Despite the end of the war, Austin said the military will “do everything that we can to make sure we remain focused on ISIS-K,” or ISIS-Khorasan, the Afghanistan branch of the terrorist group that carried out Thursday's attack. About 2,000 “hardcore” ISIS-K fighters remain in Afghanistan, U.S. Central Command commander Gen. Frank McKenzie told reporters Tuesday at the Pentagon.
Though McKenzie and other defense officials have said ISIS-K and the Taliban are sworn enemies, Milley advised not to “make any leaps of logic” that the military will work with the Taliban on future counterterror efforts.
“We don't know what the future of the Taliban is, but I can tell you from personal experience that this is a ruthless group … and whether or not they change remains to be seen.”
Still, the U.S. coordinated with the Taliban during the evacuation mission, as the Taliban created and manned a security perimeter around the airport with checkpoints.

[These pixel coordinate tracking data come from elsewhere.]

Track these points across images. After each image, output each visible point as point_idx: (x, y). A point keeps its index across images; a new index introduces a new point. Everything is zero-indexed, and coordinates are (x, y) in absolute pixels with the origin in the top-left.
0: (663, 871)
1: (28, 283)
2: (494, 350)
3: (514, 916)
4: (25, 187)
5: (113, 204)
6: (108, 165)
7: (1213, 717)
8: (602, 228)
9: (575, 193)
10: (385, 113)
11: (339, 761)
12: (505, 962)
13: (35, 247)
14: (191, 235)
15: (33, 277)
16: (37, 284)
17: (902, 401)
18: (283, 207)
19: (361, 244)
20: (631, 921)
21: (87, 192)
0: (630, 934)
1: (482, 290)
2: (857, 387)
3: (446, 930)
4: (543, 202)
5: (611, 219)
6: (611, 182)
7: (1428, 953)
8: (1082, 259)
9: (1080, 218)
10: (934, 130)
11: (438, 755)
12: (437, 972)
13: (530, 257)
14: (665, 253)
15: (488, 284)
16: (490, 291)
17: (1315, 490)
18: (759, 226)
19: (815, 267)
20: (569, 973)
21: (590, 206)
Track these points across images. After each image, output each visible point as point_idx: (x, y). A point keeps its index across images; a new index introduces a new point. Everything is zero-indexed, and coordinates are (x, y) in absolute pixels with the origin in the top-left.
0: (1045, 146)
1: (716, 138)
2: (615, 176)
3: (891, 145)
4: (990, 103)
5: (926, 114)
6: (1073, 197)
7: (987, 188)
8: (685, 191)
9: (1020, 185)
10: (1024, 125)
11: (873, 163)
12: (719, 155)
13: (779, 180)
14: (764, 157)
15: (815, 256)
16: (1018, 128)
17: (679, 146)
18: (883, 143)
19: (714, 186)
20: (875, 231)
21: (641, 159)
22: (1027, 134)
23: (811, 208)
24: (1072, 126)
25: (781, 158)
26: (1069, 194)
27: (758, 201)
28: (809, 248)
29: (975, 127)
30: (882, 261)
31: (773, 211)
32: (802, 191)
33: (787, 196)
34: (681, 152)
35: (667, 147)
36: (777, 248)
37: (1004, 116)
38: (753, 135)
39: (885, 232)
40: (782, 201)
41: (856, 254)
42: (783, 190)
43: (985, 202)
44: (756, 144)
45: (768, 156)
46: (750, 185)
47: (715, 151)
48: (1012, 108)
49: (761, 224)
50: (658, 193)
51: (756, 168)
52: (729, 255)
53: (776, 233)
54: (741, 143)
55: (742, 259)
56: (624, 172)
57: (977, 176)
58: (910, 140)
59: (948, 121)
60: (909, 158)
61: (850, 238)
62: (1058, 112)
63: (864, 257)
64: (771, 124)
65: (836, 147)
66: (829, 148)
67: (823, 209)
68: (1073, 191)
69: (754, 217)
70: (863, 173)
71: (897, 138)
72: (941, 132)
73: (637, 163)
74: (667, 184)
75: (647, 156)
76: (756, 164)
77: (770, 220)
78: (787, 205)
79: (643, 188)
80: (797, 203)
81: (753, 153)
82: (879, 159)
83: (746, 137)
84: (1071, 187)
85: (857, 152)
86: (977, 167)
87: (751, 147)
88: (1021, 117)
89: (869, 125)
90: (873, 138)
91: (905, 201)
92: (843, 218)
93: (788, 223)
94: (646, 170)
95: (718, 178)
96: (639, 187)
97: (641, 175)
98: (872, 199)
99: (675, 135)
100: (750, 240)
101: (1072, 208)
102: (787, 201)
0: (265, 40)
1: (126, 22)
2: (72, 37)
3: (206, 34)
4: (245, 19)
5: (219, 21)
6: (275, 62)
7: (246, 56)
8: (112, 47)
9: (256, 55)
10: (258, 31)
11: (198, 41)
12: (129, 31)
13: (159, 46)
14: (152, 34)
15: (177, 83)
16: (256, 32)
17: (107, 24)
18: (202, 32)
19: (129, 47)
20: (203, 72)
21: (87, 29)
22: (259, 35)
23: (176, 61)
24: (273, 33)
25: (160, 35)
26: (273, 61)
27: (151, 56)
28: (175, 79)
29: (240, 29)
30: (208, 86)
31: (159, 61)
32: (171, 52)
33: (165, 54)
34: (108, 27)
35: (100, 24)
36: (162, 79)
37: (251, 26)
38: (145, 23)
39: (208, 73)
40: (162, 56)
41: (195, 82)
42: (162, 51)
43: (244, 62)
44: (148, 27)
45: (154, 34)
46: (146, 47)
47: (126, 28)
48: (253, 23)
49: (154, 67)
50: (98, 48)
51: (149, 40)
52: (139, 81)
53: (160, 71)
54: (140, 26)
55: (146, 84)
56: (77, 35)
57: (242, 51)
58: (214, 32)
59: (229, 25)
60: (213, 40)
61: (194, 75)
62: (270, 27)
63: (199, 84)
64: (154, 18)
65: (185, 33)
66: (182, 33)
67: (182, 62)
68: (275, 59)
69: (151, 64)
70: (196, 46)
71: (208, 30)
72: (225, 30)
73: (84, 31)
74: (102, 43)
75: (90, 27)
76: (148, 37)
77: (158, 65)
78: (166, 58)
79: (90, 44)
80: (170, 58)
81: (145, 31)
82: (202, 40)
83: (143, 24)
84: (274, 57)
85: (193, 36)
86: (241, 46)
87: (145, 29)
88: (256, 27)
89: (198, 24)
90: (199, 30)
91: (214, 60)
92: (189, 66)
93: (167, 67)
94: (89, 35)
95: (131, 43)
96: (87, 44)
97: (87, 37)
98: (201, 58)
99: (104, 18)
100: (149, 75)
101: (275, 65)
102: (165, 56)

“We were working with Taliban on a very narrow set of issues, and it was just to get as many people out as we possibly could,” Milley said. “In war, you do what you must.”
Amid public criticism of the deadly evacuation mission that ended with up to 200 Americans and countless visa applicants and vulnerable Afghans left behind, Austin urged Americans to “unite to thank our service members for their courage and their compassion.”
“We have just concluded the largest air evacuation of civilians in American history. It was heroic. It was historic,” Austin said. “They were operating in an immensely dangerous and dynamic environment. Our troops were tireless, fearless and selfless. Our commanders never flinched.”
He commended U.S. troops for running an international airport, processing visas, feeding the hungry, "comfort[ing] the desperate" and getting “plane after plane into the sky” during the mission.
“Our forces risk their own lives to save the lives of others, and 13 of our very best paid the ultimate price — many of them were too young to personally remember the 9/11 [terrorist] attacks,” Austin said.
The Pentagon will study the evacuation mission and the two decades of war that preceded it, Milley said.
“We're going to learn from this experience as a military — how we got to this moment in Afghanistan will be analyzed and studied for years to come,” he said. “We in the military will approach this with humility, transparency and candor. [There] are many tactical, operational and strategic lessons to be learned.”
Looking back on the past 20 years, the Pentagon leaders expressed pride in the U.S. forces but pain over lives lost. In total, 2,461 U.S. troops died in Afghanistan during the war that the nation sent 800,000 service members to fight and spent more than $1 trillion supporting, Milley said.
“We are all conflicted with feelings of pain and anger, sorrow and sadness, combined with pride and resilience,” he said. “There are no words that I have, the secretary or [President Joe Biden] or anyone else will ever [have] to bring the dead back.”